● **Written problem**
Reproduce each of the following lines word for word, with nothing changed.

● **Entries provided**

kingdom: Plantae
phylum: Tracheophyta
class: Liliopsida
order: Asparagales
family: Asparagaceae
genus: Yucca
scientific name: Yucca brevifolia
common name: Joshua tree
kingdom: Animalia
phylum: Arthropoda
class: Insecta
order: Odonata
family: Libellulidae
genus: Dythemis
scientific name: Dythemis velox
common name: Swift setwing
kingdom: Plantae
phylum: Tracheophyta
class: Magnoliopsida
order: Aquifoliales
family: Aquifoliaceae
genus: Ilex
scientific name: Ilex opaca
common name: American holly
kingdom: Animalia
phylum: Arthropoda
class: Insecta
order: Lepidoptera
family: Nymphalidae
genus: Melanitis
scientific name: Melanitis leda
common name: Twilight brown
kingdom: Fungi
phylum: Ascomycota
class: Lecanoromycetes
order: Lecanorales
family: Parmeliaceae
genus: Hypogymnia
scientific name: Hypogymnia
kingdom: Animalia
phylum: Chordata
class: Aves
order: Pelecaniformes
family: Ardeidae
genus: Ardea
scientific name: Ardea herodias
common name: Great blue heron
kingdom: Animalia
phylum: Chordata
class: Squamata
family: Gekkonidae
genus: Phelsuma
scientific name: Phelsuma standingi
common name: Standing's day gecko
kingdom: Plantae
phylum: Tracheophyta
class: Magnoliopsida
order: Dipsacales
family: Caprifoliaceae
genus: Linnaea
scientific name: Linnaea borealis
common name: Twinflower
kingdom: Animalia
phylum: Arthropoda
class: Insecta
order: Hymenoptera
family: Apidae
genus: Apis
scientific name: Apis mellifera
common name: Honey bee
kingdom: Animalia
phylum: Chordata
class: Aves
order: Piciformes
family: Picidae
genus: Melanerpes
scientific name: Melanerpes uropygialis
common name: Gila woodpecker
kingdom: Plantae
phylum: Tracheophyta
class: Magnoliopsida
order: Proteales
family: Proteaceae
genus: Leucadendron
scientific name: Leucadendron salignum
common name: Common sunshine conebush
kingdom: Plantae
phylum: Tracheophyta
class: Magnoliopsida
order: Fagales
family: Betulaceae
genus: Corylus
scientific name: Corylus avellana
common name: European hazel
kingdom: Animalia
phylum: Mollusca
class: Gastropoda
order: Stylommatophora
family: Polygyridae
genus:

● **Full output**
kingdom: Plantae
phylum: Tracheophyta
class: Liliopsida
order: Asparagales
family: Asparagaceae
genus: Yucca
scientific name: Yucca brevifolia
common name: Joshua tree
kingdom: Animalia
phylum: Arthropoda
class: Insecta
order: Odonata
family: Libellulidae
genus: Dythemis
scientific name: Dythemis velox
common name: Swift setwing
kingdom: Plantae
phylum: Tracheophyta
class: Magnoliopsida
order: Aquifoliales
family: Aquifoliaceae
genus: Ilex
scientific name: Ilex opaca
common name: American holly
kingdom: Animalia
phylum: Arthropoda
class: Insecta
order: Lepidoptera
family: Nymphalidae
genus: Melanitis
scientific name: Melanitis leda
common name: Twilight brown
kingdom: Fungi
phylum: Ascomycota
class: Lecanoromycetes
order: Lecanorales
family: Parmeliaceae
genus: Hypogymnia
scientific name: Hypogymnia
kingdom: Animalia
phylum: Chordata
class: Aves
order: Pelecaniformes
family: Ardeidae
genus: Ardea
scientific name: Ardea herodias
common name: Great blue heron
kingdom: Animalia
phylum: Chordata
class: Squamata
family: Gekkonidae
genus: Phelsuma
scientific name: Phelsuma standingi
common name: Standing's day gecko
kingdom: Plantae
phylum: Tracheophyta
class: Magnoliopsida
order: Dipsacales
family: Caprifoliaceae
genus: Linnaea
scientific name: Linnaea borealis
common name: Twinflower
kingdom: Animalia
phylum: Arthropoda
class: Insecta
order: Hymenoptera
family: Apidae
genus: Apis
scientific name: Apis mellifera
common name: Honey bee
kingdom: Animalia
phylum: Chordata
class: Aves
order: Piciformes
family: Picidae
genus: Melanerpes
scientific name: Melanerpes uropygialis
common name: Gila woodpecker
kingdom: Plantae
phylum: Tracheophyta
class: Magnoliopsida
order: Proteales
family: Proteaceae
genus: Leucadendron
scientific name: Leucadendron salignum
common name: Common sunshine conebush
kingdom: Plantae
phylum: Tracheophyta
class: Magnoliopsida
order: Fagales
family: Betulaceae
genus: Corylus
scientific name: Corylus avellana
common name: European hazel
kingdom: Animalia
phylum: Mollusca
class: Gastropoda
order: Stylommatophora
family: Polygyridae
genus:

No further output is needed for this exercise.